Version control is part of software configuration management used to keep track of changes to documents, computer programs, web sites etc.
For example, version control keeps track of the source code changes. In the event of code slip-ups (usually happens when more than one person works on the same project), it protects the code from unintended consequences resulting from human oversight.
While building a machine learning model, a developer is accountable for questions such as the dataset used to train the model; hyperparameters; pipeline used to create the model; last deployed version of the model etc. This calls for the application of version control in machine learning models.
Version control frameworks allow developers to look at the records, identify differences, and merge changes wherever necessary. Versioning helps in monitoring applications and ensuring quality. It is also helpful for new members to download the current adaptation and monitor it easily.
Why Version Control
- The accuracy of the dataset varies when you update and tinker with different parts of the model. With versioning, developers can scope out the best model and its tradeoffs.
- A machine learning model can fall flat for several reasons. For example, while adding more data or incorporating performance improvement measures. In case of such failures, version modelling helps in quickly reverting to the previous working version.
- Machine learning models can be very complex. Factors such as datasets, training and testing, frameworks, among others, account for a model’s success. Version control helps in keeping dependency tracking.
- Major updates to machine learning models are not usually rolled out at once. To ensure better performance and failure tolerance, the ML models are released in phases. Versioning allows the deployment of the right versions at the right time.
- Model versioning is an essential component of AI/ML governance for organisations to control access, implement policy, and track model activity.
Git: Git is the standard versioning protocol used across the board to monitor and version control software development and deployment. Git tracks changes made to the code and help in implementing, storing, and merging changes.
That said, Git also comes with a few drawbacks. It is a challenge to keep all the folders in sync in Git. The model checkpoints and data size occupy the bulk of the space. Many users alternatively store the datasets in cloud servers such as Amazon 3, reproducible codes in Git, and generate models on the fly. But working with multiple data sets breeds confusion. Further, improper documentation of data changes and upgrades can result in the model losing the context.
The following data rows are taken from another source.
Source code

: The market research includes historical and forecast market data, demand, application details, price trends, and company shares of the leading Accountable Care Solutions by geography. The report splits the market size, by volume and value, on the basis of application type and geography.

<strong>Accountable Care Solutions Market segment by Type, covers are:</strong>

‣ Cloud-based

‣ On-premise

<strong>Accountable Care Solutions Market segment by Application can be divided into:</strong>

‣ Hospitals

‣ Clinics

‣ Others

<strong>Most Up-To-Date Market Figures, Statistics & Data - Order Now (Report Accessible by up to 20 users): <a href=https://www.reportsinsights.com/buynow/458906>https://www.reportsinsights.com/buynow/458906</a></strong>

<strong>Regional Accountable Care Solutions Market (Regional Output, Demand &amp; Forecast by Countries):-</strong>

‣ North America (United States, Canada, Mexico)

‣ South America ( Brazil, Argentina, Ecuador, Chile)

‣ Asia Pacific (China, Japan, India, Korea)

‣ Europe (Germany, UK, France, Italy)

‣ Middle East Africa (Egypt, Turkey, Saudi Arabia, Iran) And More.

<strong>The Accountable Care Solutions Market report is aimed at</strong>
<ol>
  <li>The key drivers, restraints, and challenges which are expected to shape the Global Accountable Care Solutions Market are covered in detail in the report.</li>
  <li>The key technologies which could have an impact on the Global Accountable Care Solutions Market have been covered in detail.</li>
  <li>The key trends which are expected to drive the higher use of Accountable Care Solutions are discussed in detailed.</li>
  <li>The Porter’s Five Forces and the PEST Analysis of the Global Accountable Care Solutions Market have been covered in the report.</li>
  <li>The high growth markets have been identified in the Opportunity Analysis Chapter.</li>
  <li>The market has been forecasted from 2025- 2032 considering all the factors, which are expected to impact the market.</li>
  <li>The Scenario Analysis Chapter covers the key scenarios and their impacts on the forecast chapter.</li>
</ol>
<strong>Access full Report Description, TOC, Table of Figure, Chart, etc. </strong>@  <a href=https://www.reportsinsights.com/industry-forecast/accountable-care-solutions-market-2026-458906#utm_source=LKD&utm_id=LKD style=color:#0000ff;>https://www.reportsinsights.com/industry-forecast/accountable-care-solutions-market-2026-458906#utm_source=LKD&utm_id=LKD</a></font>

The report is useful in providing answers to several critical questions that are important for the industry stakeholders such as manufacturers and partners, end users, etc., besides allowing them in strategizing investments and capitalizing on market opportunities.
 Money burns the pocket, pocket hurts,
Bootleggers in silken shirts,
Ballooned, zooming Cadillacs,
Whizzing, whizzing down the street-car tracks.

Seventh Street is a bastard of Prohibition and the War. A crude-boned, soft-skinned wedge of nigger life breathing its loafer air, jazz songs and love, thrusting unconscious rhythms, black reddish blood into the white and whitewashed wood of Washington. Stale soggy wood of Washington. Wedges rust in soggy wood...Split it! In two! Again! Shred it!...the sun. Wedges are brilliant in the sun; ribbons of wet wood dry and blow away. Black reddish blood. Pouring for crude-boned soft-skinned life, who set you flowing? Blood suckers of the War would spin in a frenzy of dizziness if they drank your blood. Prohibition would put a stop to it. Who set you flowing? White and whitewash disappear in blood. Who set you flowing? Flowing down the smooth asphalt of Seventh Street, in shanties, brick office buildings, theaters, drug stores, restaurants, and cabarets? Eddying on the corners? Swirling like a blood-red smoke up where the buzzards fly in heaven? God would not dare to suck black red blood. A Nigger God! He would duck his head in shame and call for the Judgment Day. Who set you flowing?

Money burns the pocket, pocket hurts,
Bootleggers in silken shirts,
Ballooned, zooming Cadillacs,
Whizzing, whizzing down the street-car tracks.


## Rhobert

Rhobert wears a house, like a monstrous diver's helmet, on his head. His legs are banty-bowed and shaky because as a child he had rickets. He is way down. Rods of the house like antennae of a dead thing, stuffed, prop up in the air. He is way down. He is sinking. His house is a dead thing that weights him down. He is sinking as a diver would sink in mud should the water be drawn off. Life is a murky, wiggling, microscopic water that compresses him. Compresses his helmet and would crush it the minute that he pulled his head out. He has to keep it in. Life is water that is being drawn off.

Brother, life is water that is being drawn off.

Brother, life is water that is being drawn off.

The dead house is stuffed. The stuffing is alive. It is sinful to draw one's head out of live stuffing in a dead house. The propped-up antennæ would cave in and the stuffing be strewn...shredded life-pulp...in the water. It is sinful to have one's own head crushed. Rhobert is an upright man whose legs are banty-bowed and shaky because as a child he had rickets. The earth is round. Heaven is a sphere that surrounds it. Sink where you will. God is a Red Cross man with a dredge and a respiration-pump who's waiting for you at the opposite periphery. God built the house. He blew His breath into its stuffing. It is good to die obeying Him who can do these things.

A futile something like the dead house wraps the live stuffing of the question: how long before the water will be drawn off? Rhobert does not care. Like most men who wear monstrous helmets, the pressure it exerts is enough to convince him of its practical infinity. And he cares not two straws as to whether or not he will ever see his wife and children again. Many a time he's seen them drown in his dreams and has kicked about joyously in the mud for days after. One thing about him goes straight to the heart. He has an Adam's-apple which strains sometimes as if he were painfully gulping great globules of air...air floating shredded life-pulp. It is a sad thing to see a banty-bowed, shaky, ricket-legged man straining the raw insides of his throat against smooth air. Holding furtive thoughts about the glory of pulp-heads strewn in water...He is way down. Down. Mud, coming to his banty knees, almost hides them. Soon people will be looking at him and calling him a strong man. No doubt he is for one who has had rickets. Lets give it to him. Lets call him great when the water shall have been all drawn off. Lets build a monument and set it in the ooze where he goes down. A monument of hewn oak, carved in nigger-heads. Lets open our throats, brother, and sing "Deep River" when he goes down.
DVC: Data Version Control is a Git extension. It is a streamlined version of combining Git with ML specific functionality for data management. DVC can run top of any Git repository and is compatible with the Git server or provider. DVC also offers all the advantages of the distributed version control system, such as lock-free, local branching, and versioning.
Pachyderm: It delivers robust data versioning and data lineage to the machine learning loop. It also provides a flexible pipeline system that can use any tool or framework in the transformation steps. Pachyderm uses containers to execute different pipeline steps and solves data provenance issues by tracking data commits and optimising the pipeline.
Machine learning metadata (MLMD): It is a recently introduced library from the Tensorflow team to track the entire ML workflow’s full lineage. The complete lineage includes steps such as data ingestion, preprocessing, validation, training, and deployment. MLMD can be used to trace bad models back to the datasets.